[Opening Data to use section]
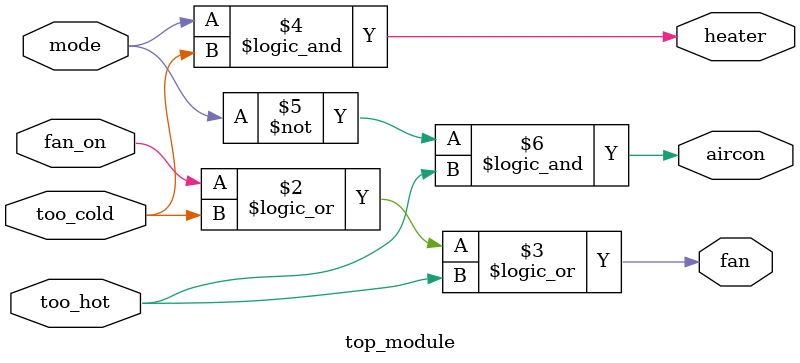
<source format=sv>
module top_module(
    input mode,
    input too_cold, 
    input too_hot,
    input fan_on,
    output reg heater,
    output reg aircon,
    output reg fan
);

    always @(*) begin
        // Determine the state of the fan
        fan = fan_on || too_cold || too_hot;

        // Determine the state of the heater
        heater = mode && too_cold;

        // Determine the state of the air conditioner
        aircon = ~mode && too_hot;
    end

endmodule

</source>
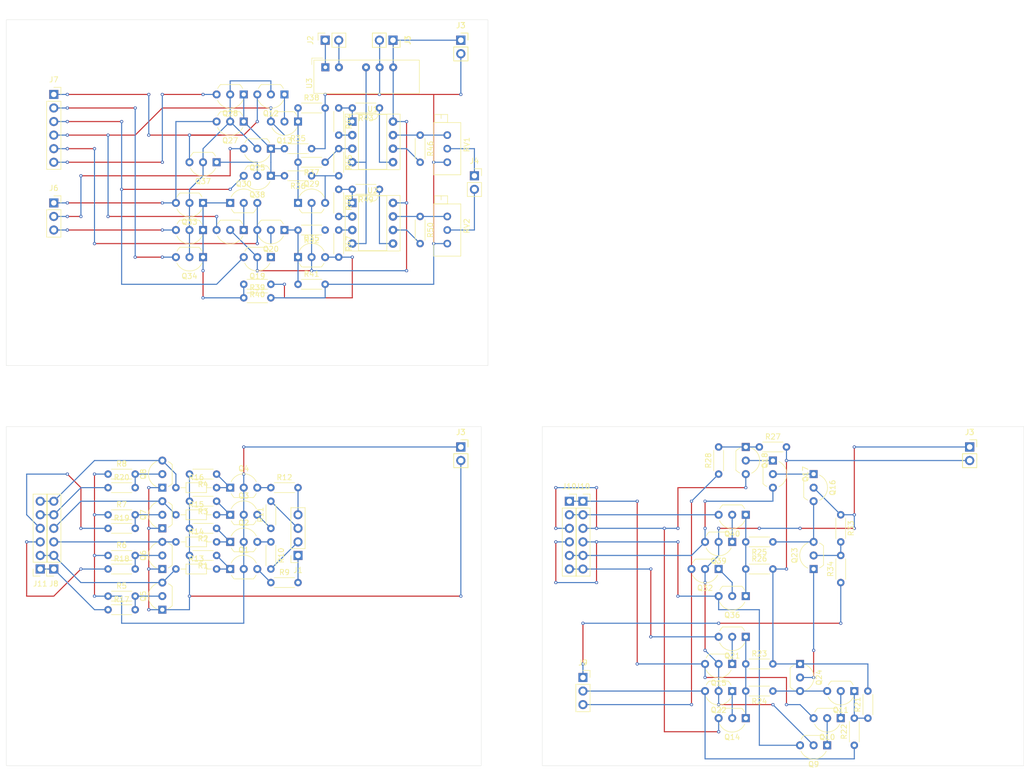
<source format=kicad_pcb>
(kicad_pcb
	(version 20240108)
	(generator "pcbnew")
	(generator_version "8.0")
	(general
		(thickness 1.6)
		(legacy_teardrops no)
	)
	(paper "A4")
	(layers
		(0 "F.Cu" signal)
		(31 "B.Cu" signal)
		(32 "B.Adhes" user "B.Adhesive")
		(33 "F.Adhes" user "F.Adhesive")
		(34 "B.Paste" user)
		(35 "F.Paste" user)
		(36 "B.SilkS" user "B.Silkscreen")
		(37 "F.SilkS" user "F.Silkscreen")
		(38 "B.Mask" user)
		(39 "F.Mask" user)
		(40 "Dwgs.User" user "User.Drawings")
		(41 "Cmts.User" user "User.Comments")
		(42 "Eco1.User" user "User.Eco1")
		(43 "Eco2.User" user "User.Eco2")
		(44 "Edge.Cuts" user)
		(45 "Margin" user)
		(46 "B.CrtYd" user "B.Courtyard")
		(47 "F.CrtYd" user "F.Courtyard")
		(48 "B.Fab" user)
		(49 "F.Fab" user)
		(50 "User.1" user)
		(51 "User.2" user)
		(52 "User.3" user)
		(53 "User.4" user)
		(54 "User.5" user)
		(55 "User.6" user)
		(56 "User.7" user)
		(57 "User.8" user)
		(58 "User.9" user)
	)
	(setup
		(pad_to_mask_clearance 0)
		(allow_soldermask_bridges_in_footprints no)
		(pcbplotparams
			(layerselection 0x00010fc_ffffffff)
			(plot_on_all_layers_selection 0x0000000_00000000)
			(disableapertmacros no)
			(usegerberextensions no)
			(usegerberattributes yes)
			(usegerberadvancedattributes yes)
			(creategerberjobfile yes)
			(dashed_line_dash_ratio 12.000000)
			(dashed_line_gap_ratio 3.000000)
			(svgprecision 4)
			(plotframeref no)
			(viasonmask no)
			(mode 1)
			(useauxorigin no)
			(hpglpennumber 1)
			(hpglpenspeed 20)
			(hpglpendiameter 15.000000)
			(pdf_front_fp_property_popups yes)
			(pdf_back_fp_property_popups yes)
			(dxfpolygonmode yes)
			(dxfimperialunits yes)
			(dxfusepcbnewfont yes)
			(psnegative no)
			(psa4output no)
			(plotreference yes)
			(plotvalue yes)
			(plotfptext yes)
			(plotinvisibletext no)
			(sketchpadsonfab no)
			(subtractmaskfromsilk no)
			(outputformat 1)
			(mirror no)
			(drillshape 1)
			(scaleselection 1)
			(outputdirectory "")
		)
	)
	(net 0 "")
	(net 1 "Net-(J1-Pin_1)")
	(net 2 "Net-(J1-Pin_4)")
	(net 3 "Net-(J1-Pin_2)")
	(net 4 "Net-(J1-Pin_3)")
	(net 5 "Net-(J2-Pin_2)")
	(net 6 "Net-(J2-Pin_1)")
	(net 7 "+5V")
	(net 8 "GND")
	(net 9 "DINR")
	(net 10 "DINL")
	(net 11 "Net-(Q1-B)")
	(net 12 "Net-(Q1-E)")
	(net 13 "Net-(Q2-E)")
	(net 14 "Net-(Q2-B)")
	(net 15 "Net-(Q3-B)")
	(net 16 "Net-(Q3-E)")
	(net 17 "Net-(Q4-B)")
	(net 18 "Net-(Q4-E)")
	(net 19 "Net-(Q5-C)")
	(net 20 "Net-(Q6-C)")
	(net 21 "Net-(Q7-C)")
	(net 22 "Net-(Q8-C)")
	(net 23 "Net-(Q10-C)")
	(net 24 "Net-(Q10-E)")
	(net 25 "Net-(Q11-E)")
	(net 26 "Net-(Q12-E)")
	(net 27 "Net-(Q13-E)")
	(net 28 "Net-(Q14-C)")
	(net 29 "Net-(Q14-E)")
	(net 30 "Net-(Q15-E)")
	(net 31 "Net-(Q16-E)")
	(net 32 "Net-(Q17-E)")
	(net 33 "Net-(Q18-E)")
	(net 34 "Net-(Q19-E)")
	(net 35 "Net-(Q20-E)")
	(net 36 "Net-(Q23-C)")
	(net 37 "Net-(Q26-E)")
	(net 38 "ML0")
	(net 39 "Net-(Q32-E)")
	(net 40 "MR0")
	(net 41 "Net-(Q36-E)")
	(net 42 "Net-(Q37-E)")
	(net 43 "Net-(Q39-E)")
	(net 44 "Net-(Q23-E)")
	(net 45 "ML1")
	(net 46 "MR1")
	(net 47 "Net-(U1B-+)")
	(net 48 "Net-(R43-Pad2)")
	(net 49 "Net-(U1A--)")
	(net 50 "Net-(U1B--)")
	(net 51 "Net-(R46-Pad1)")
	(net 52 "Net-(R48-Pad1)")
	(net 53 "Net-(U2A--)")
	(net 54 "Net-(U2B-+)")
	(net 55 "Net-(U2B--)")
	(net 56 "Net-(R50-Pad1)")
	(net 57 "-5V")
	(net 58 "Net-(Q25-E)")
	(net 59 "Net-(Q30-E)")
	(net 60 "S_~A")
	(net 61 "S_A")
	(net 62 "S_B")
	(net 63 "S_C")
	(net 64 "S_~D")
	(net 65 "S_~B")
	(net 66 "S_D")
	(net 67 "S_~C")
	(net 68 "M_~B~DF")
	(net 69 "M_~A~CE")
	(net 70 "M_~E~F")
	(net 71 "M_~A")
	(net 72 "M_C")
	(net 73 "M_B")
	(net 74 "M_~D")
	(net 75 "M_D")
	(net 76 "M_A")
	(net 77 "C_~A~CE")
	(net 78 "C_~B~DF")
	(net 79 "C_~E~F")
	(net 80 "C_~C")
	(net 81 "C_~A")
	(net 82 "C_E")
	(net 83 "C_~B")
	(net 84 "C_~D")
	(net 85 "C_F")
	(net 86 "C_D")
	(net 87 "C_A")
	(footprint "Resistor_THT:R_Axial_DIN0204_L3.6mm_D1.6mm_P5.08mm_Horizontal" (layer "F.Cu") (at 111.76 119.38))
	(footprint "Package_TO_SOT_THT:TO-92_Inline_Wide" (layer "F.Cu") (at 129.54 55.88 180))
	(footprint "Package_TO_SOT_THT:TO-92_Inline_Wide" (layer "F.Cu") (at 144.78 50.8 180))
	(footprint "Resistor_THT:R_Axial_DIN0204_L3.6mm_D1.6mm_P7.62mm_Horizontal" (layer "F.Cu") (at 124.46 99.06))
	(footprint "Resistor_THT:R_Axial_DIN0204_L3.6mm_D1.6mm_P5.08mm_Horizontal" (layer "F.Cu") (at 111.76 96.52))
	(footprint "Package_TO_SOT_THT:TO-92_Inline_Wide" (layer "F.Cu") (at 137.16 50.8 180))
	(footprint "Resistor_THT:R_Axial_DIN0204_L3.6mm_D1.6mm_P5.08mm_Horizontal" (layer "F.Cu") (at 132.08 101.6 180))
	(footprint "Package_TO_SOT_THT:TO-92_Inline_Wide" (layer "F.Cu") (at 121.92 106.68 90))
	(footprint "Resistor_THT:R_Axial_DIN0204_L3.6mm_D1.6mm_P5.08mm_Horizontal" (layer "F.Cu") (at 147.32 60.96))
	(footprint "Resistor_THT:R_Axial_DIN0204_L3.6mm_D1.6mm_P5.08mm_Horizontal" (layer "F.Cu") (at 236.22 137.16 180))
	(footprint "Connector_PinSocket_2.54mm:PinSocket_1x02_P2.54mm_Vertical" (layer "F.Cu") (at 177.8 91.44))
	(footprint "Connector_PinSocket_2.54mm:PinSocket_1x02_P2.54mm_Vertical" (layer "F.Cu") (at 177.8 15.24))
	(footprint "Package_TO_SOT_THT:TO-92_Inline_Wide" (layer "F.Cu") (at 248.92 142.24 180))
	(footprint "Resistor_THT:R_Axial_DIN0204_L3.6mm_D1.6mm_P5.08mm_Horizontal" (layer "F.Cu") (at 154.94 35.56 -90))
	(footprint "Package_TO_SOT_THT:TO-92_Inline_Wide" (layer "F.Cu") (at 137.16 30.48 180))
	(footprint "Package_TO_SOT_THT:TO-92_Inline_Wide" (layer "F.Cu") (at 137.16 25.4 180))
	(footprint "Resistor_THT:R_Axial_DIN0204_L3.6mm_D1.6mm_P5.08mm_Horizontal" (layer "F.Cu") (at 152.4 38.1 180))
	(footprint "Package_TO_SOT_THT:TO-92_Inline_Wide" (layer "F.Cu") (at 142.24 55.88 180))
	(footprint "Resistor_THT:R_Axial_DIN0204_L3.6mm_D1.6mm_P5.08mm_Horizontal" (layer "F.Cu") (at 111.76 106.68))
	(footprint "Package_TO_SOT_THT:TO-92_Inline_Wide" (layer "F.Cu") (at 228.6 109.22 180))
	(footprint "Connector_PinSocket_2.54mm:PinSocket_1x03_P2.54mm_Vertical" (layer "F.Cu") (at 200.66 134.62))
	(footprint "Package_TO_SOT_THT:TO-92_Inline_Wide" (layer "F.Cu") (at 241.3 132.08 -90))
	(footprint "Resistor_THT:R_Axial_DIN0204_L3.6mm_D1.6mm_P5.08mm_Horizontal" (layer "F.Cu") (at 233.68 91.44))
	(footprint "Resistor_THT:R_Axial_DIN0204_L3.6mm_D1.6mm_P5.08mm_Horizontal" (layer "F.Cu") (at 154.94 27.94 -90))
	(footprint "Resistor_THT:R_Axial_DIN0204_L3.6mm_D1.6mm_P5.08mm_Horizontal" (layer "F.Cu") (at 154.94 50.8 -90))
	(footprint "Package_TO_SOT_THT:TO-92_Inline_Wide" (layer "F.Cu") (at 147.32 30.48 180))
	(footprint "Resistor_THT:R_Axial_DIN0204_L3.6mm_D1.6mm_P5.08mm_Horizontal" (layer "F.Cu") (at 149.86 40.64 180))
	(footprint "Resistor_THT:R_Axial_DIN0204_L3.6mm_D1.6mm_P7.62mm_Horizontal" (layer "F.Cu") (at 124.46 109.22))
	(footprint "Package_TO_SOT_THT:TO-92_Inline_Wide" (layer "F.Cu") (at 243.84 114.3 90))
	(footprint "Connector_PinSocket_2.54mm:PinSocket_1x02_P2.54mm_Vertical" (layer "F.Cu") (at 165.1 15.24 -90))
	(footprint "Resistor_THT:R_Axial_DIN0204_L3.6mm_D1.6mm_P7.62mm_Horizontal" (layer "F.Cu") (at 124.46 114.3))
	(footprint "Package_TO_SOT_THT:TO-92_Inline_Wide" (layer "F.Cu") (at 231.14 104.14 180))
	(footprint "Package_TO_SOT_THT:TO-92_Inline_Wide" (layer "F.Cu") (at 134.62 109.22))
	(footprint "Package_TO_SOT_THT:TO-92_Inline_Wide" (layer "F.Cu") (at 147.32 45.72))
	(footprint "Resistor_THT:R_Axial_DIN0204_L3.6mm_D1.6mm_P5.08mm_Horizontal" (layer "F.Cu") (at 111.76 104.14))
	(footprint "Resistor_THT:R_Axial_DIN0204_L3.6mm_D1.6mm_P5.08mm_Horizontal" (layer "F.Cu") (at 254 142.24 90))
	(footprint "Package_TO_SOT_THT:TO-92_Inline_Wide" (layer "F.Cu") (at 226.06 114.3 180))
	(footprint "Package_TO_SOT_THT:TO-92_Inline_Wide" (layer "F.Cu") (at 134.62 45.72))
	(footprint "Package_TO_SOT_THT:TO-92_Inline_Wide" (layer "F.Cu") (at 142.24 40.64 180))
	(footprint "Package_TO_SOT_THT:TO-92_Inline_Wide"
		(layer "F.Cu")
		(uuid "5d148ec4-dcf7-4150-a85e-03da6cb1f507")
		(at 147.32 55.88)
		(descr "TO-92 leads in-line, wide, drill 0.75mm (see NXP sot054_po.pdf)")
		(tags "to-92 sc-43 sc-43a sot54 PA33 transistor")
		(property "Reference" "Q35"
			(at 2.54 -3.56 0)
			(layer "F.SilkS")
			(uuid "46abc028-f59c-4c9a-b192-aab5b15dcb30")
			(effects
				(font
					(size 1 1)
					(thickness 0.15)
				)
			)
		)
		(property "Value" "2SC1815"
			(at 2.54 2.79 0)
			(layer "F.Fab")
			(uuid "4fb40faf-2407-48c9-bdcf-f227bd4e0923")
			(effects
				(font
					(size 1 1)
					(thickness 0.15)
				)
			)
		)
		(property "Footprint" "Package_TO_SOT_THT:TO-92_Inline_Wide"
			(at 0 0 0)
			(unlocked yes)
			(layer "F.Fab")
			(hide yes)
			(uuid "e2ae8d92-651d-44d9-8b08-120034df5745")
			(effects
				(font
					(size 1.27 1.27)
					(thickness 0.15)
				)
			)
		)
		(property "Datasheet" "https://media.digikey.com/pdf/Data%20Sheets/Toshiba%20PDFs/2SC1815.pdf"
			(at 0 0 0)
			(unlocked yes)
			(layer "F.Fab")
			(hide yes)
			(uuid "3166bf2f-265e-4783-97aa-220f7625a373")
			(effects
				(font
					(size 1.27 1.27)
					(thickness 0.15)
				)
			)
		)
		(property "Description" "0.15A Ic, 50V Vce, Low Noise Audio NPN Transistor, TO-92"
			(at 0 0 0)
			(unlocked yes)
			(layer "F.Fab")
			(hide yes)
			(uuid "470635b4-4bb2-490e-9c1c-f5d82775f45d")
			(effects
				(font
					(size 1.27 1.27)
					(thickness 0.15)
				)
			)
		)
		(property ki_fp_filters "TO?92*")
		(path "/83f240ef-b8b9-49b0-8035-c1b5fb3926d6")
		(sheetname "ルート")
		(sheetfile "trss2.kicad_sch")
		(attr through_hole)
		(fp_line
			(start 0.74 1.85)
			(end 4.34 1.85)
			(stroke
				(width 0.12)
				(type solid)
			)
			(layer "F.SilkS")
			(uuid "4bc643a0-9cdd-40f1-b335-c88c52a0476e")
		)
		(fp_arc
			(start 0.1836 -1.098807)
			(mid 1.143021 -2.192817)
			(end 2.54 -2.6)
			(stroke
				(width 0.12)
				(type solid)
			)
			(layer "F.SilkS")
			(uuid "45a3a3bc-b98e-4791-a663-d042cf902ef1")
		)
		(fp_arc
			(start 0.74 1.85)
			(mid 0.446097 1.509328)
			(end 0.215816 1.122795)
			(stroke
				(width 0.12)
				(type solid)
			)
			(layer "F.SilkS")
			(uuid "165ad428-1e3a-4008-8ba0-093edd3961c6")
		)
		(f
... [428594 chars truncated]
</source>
[Closing Data to use section]
Task description:
Look through the entries, and return every line that the word "heater" appears in.

Exercise output:
    output reg heater,
        // Determine the state of the heater
        heater = mode && too_cold;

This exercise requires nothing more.